Guys, why argue about needing to discard anything learned in skiing? A skilled skier can readily switch from one learned system to the other without carrying one set of skill into the other.
In my sixty plus years of skiing and over three decades of instructing in three systems, I can ski pure old French down-unweighting, pure Austrian counter rotation-as-turning force, American Ski Technique and even the very old Arlberg technique of turn initiation by sinking while counter rotating to wind up then an sharp up-unweighting with a powerful body rotation yanking the skis around, and I don't need to have 220 cm skis to do it, I can do all of the above on my shaped skis. And I am not alone, skilled skiers everywhere can do that.
Now to PMTS, it is really a very easy system to learn, designed so by Harald in order to grasp it just by reading the books and seeing the videos and practicing what's prescribed. He breaks down skiing into primary movements and refinements thereafter. I can do it, my cousin Franz can do it as can Fritz. We play with it and really find it a relaxing way to ski, especially for us older folks.
Not once does rotating, wind up or unweighting come into play just because we are not skiing that 'other' system at the time.
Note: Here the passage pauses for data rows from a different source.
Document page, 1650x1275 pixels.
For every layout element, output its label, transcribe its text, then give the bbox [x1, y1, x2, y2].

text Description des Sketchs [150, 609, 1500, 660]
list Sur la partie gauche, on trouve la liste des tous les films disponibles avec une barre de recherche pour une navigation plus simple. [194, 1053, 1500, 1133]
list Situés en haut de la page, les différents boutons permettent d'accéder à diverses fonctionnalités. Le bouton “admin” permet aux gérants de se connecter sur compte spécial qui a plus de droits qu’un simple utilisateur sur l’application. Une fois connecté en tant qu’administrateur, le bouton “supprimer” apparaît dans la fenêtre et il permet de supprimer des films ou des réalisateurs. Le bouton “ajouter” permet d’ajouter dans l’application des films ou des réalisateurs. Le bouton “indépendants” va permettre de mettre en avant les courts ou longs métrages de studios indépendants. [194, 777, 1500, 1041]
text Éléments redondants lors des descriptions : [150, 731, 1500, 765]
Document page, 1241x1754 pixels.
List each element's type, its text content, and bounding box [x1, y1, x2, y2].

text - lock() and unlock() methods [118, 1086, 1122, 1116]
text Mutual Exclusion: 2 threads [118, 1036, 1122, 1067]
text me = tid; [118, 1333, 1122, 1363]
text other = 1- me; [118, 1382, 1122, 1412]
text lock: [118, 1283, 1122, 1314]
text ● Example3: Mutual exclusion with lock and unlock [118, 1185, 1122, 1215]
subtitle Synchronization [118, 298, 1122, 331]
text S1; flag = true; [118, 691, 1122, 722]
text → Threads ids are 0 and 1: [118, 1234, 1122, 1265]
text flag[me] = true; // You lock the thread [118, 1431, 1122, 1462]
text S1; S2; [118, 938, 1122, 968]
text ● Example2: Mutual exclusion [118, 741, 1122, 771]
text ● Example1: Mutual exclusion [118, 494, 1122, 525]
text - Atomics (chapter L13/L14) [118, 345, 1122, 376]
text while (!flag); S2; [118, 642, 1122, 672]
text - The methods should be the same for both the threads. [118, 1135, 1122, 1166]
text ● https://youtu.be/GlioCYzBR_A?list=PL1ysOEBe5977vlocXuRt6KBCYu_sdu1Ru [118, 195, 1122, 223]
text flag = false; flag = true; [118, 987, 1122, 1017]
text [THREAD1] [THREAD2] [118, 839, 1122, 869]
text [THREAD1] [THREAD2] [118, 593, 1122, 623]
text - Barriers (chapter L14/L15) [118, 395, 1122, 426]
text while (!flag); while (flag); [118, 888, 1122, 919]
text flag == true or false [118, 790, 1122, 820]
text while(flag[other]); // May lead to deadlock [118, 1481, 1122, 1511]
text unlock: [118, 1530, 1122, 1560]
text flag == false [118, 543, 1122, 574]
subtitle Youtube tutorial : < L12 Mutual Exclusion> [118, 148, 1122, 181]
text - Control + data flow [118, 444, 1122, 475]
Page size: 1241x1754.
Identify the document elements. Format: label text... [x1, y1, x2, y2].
Maybe it is harder for skiers who haven't grown up in the mountains and skied since early childhood, I can understand that when you don't start skiing until you are 25 that you are ten years behind everyone who started early. 90+% of skiers you see on the hill are self taught and have acquired habits which are hard to discard, but they never could ski right in the first place.
Are you going to tell me that the PMTS certified instructors who in their day job ski and teach ski school prescribed maneuvers most likely influenced by PSIA four hours a day cannot switch totally to PMTS when teaching a lesson in that system? Just ask Arcmeister.
I don't think that arguments to that point are very useful.